Tasks to perform
• a. In the paper summary on Ketonen–Solovay largeness below, list the techniques it says are introduced for the case α<ω^ω.
• b. Continue the paper summary on Ketonen–Solovay largeness below, starting after its last sentence.

Passage shown
Partition theorems for Ketonen-Solovay largeness
Quentin Le Houérou, Ludovic Patey
TL;DR
The paper develops a comprehensive framework for Ketonen–Solovay α-largeness with α<ε_0 and derives sharp partition and Ramsey-type results. By building a Hardy-like hierarchy tied to fundamental sequences, it links α-large sets to explicit growth measures and proves a partition theorem that combines β-large and γ-large pieces via the Hessenberg (natural) sum. It then advances the analysis to α<ω^ω, introducing construction, deconstruction, and sparsity techniques to achieve tight bounds for Ramsey-type largeness, notably proving that ω^{kn+3}-large sets with suitable minimums are RT^2_k-ω^n-large, with the k=2 case giving ω^{2n+3}-largeness and improvements over prior bounds. The work integrates Erdős–Moser and transitive Ramsey principles through a decomposition/grouping strategy, yielding explicit, near-optimal bounds and clarifying the proof-theoretic strength of α-largeness in combinatorial settings. This provides precise conservation-like bounds and strengthens the connections between α-largeness, fast-growing hierarchies, and Ramsey theory.

Supplied records

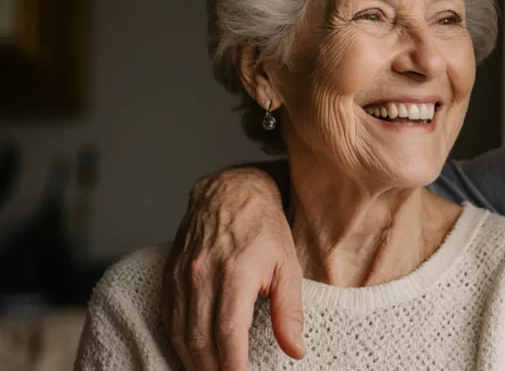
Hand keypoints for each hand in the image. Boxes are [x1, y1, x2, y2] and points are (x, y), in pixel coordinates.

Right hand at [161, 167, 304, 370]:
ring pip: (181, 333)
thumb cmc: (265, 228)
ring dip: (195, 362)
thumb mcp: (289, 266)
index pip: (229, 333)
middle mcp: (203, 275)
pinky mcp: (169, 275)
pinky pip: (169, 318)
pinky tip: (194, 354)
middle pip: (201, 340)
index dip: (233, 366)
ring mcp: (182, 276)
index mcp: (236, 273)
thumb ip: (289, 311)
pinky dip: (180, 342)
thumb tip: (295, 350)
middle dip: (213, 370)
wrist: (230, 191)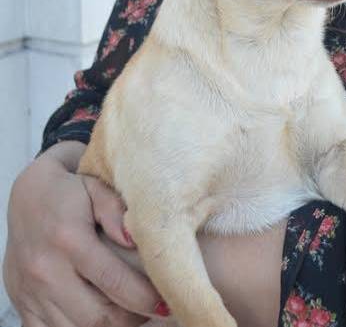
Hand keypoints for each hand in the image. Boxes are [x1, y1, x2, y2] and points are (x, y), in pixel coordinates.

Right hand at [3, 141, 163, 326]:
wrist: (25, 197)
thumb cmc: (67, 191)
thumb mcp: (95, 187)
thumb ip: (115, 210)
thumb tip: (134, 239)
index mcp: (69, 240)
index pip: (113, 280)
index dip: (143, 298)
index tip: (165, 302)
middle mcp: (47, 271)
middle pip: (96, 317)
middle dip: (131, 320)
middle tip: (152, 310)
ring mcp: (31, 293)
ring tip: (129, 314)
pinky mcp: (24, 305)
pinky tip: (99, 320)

* * *

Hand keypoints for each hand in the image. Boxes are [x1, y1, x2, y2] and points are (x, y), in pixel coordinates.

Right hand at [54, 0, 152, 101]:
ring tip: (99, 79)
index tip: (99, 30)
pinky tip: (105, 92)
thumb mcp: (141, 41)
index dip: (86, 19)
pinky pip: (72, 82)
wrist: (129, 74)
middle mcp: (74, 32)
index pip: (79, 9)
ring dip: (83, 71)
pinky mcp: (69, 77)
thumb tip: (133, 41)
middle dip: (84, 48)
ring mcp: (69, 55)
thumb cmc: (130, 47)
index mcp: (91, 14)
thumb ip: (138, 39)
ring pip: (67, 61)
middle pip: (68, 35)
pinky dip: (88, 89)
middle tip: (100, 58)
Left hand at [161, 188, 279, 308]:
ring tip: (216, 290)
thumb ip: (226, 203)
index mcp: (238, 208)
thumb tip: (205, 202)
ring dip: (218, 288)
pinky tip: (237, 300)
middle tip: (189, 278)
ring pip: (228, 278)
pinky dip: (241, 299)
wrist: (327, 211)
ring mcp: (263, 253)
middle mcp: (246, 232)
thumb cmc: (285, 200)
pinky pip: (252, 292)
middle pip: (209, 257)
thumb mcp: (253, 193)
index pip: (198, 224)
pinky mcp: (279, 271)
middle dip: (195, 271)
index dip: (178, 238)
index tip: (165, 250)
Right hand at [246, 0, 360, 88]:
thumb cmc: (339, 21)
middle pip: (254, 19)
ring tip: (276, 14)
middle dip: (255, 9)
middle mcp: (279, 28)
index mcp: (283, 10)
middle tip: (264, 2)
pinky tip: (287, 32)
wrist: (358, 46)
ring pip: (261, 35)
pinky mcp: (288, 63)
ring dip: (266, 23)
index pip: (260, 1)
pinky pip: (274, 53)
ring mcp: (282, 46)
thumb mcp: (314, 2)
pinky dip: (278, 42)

--

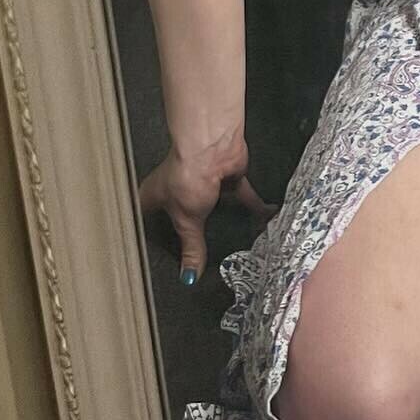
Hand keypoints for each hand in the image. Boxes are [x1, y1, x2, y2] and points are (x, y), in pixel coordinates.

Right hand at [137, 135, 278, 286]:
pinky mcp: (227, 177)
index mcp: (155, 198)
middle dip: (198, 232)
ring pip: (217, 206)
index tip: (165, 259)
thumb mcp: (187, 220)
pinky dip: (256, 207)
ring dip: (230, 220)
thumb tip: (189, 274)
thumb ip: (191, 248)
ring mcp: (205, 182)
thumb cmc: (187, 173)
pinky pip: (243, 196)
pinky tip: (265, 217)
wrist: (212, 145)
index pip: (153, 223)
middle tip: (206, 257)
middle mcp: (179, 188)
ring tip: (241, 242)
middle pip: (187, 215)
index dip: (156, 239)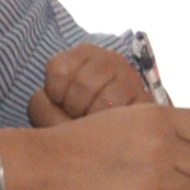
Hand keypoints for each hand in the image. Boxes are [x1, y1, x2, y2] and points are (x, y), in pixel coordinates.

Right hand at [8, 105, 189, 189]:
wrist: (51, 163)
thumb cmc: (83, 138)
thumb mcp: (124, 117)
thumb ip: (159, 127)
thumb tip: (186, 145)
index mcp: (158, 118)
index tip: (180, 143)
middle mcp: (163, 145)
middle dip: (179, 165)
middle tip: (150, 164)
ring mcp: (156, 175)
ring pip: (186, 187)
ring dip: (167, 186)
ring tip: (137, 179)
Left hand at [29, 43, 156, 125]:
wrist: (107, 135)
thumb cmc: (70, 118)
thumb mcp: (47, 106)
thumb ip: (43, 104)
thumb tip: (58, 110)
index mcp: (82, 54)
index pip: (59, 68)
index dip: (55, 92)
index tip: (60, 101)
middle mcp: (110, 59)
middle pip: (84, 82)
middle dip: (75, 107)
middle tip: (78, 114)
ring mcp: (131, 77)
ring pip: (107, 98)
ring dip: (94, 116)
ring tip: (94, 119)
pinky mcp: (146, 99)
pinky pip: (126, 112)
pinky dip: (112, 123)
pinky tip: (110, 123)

Task-by-task outputs
• a. Construction, deconstruction, sparsity

• b.
Abstract
We develop the framework of $α$-largeness introduced by Ketonen and Solovay, by proving a partition theorem for $α$-large sets with $α< ε_0$ which generalizes theorems from Ketonen and Solovay and from Bigorajska and Kotlarski. We also prove that for every $ω^{nk+3}$-large set $X$ with $\min X \geq 18$, every coloring $f : [X]^2 \to k$ admits an $ω^n$-large $f$-homogeneous subset. This bound is tight, up to an additive constant.